#### Action item
Render every line of the entries below as a JSON list of strings, one string per line, with blank lines left out.

#### Supplied data
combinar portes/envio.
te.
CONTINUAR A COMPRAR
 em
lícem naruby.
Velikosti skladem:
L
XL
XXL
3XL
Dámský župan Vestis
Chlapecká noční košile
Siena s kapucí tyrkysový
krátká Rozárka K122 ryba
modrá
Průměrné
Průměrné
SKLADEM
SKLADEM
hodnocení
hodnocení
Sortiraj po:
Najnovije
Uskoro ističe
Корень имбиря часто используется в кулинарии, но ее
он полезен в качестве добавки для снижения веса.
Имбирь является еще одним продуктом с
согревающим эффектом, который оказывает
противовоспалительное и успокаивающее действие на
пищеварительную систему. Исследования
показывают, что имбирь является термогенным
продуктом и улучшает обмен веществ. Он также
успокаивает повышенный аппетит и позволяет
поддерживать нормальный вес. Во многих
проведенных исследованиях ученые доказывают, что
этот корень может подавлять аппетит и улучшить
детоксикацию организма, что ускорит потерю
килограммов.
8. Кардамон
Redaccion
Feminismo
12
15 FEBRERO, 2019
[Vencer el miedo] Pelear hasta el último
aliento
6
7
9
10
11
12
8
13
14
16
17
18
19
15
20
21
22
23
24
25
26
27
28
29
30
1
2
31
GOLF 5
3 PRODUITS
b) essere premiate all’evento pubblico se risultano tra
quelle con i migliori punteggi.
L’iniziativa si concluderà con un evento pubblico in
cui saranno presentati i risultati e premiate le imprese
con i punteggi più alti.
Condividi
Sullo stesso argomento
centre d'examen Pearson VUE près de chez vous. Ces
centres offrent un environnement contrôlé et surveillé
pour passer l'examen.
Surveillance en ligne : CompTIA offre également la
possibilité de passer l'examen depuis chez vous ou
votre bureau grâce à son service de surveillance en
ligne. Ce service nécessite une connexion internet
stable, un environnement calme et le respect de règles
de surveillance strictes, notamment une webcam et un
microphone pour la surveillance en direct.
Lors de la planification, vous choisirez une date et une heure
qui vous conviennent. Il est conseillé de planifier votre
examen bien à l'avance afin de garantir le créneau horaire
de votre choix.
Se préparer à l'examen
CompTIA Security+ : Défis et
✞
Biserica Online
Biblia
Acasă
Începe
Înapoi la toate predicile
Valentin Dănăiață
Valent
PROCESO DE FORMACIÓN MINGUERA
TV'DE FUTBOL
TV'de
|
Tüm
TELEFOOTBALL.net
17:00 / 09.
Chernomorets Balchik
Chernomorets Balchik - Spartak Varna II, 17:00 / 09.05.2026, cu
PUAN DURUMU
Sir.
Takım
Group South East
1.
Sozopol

#### Exercise output
[
  "combinar portes/envio.",
  "te.",
  "CONTINUAR A COMPRAR",
  " em",
  "lícem naruby.",
  "Velikosti skladem:",
  "L",
  "XL",
  "XXL",
  "3XL",
  "Dámský župan Vestis",
  "Chlapecká noční košile",
  "Siena s kapucí tyrkysový",
  "krátká Rozárka K122 ryba",
  "modrá",
  "Průměrné",
  "Průměrné",
  "SKLADEM",
  "SKLADEM",
  "hodnocení",
  "hodnocení",
  "Sortiraj po:",
  "Najnovije",
  "Uskoro ističe",
  "Корень имбиря часто используется в кулинарии, но ее",
  "он полезен в качестве добавки для снижения веса.",
  "Имбирь является еще одним продуктом с",
  "согревающим эффектом, который оказывает",
  "противовоспалительное и успокаивающее действие на",
  "пищеварительную систему. Исследования",
  "показывают, что имбирь является термогенным",
  "продуктом и улучшает обмен веществ. Он также",
  "успокаивает повышенный аппетит и позволяет",
  "поддерживать нормальный вес. Во многих",
  "проведенных исследованиях ученые доказывают, что",
  "этот корень может подавлять аппетит и улучшить",
  "детоксикацию организма, что ускорит потерю",
  "килограммов.",
  "8. Кардамон",
  "Redaccion",
  "Feminismo",
  "12",
  "15 FEBRERO, 2019",
  "[Vencer el miedo] Pelear hasta el último",
  "aliento",
  "6",
  "7",
  "9",
  "10",
  "11",
  "12",
  "8",
  "13",
  "14",
  "16",
  "17",
  "18",
  "19",
  "15",
  "20",
  "21",
  "22",
  "23",
  "24",
  "25",
  "26",
  "27",
  "28",
  "29",
  "30",
  "1",
  "2",
  "31",
  "GOLF 5",
  "3 PRODUITS",
  "b) essere premiate all’evento pubblico se risultano tra",
  "quelle con i migliori punteggi.",
  "L’iniziativa si concluderà con un evento pubblico in",
  "cui saranno presentati i risultati e premiate le imprese",
  "con i punteggi più alti.",
  "Condividi",
  "Sullo stesso argomento",
  "centre d'examen Pearson VUE près de chez vous. Ces",
  "centres offrent un environnement contrôlé et surveillé",
  "pour passer l'examen.",
  "Surveillance en ligne : CompTIA offre également la",
  "possibilité de passer l'examen depuis chez vous ou",
  "votre bureau grâce à son service de surveillance en",
  "ligne. Ce service nécessite une connexion internet",
  "stable, un environnement calme et le respect de règles",
  "de surveillance strictes, notamment une webcam et un",
  "microphone pour la surveillance en direct.",
  "Lors de la planification, vous choisirez une date et une heure",
  "qui vous conviennent. Il est conseillé de planifier votre",
  "examen bien à l'avance afin de garantir le créneau horaire",
  "de votre choix.",
  "Se préparer à l'examen",
  "CompTIA Security+ : Défis et",
  "✞",
  "Biserica Online",
  "Biblia",
  "Acasă",
  "Începe",
  "Înapoi la toate predicile",
  "Valentin Dănăiață",
  "Valent",
  "PROCESO DE FORMACIÓN MINGUERA",
  "TV'DE FUTBOL",
  "TV'de",
  "|",
  "Tüm",
  "TELEFOOTBALL.net",
  "17:00 / 09.",
  "Chernomorets Balchik",
  "Chernomorets Balchik - Spartak Varna II, 17:00 / 09.05.2026, cu",
  "PUAN DURUMU",
  "Sir.",
  "Takım",
  "Group South East",
  "1.",
  "Sozopol"
]